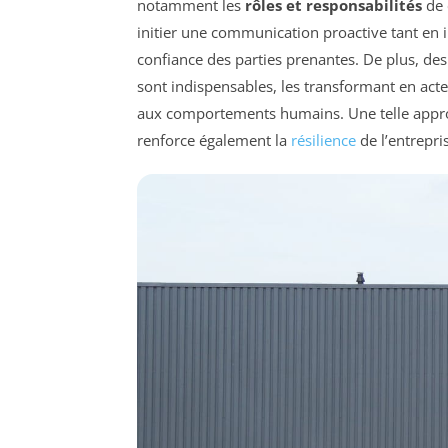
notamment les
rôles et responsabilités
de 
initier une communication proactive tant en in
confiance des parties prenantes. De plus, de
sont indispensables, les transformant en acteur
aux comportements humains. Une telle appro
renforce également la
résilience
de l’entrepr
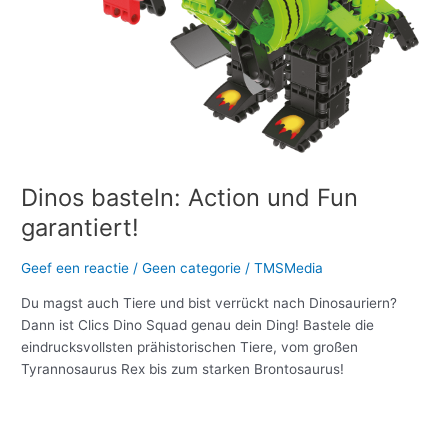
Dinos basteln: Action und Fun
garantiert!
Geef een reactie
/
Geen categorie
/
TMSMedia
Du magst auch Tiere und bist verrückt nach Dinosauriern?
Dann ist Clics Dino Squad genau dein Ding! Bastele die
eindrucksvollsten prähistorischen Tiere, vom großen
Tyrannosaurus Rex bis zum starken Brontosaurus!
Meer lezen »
———
** What is being asked **
Without including the pictures, return each record above exactly as it stands.

** Output of the exercise **
notamment les
rôles et responsabilités
de 
initier une communication proactive tant en in
confiance des parties prenantes. De plus, de
sont indispensables, les transformant en acteur
aux comportements humains. Une telle appro
renforce également la
résilience
de l’entrepr
Dinos basteln: Action und Fun
garantiert!
Geef een reactie
/
Geen categorie
/
TMSMedia
Du magst auch Tiere und bist verrückt nach Dinosauriern?
Dann ist Clics Dino Squad genau dein Ding! Bastele die
eindrucksvollsten prähistorischen Tiere, vom großen
Tyrannosaurus Rex bis zum starken Brontosaurus!
Meer lezen »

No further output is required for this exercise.